Yaman’ is a strange title for a commercial film, even if it is prefabricated to lionise the hero, end to end. With its English meaning as devil, director Jeeva Shankar mercifully avoids getting into the spooky trap and sticks to a typical political thriller

Yaman’ is a strange title for a commercial film, even if it is prefabricated to lionise the hero, end to end. With its English meaning as devil, director Jeeva Shankar mercifully avoids getting into the spooky trap and sticks to a typical political thriller format of a movie.

At the end of the two-and-a- half hour running time, this alone remains its sole saving grace. Of course, there is a desperate justification for the title, which is that the hero survives a poisoning bid of his mother as she commits suicide and hence is the ‘Yaman’ of all he surveys!

Having opened up a new and a welcoming market in Telugu states, hero Vijay Antony has risen phenomenally from his ‘Bichagadu ’days for sure. Whether it qualifies him to behave like a full-fledged commercial icon already is what is the important question here.

Clearly minimalistic in his expressions and variations on screen, our man seems to have overstretched himself in ‘Yaman’. He is seen bashing up the bad elements, does the dancing bit in a solo song and also takes up his original role as a music director (in this venture).

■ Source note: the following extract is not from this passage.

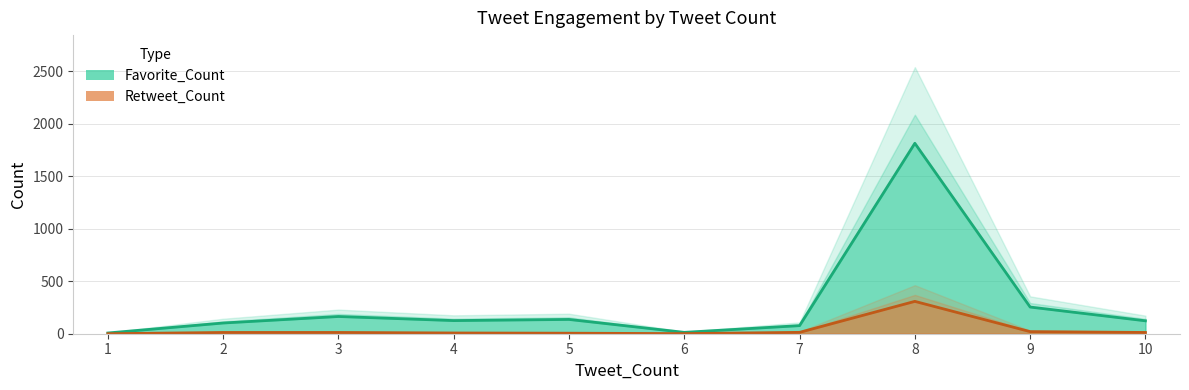

List the series in order of their overall mean, highest first.

Favorite_Count, Retweet_Count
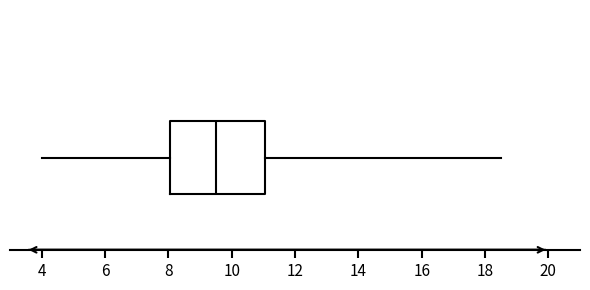

Transcribe this box plot: give where the median line is, the range the box spans, and where the two whiskers end, as read against the x-axis. The values are not printed on the chart, so give them approximately, as read against the axis.

median 9.6, box 8.0 to 11.0, whiskers 4.0 to 18.6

Yet another person who dons a double role is the director, who is also the cinematographer of the movie.

Sticking to a wafer thin story laced with revenge and treachery, from the first to the last scene, the helmsman very successfully keeps the thrill element out of the proceedings entirely.

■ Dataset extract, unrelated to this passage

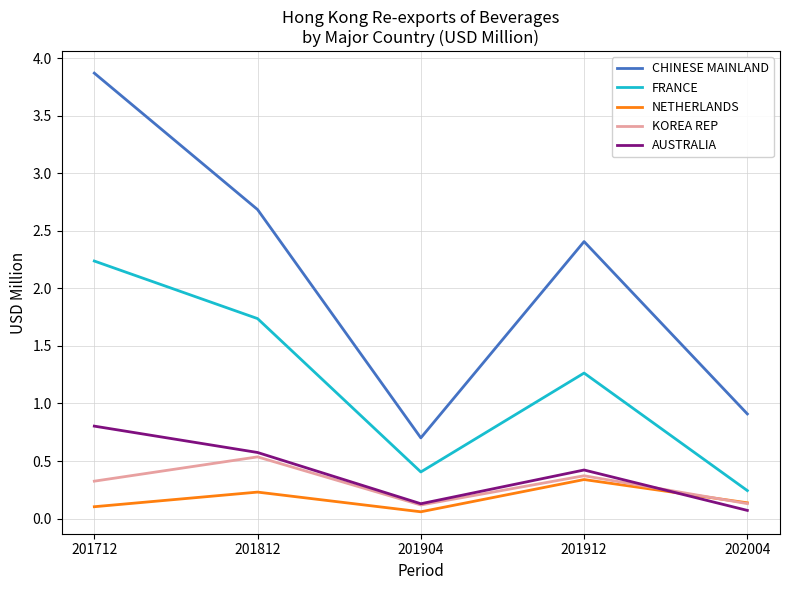

Which series has the largest total across all categories?

CHINESE MAINLAND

There is a predictable, mechanical hangover to the scenes as they roll out and there is no edge-of-the-seat moment anywhere. Antony plays a double role, with the father’s role hardly justifying the screen time it occupies.

Bringing back erstwhile hero Thiagarajan as the antagonist, Jeeva Shankar plods on with his hackneyed treatment, which wastes the heroine Miya George’s presence and gives her no space to do anything worthwhile.

Strangely, for the heroine’s role that she is shown to be playing on screen, she is not seen on the sets or doing anything cinematic!

After his first freak hit, Vijay Antony’s ‘Betaludu’ was just about passable when it released a few weeks ago. ‘Yaman’ does not have anything distinguishing to make it a watchable experience, despite it being a festival release.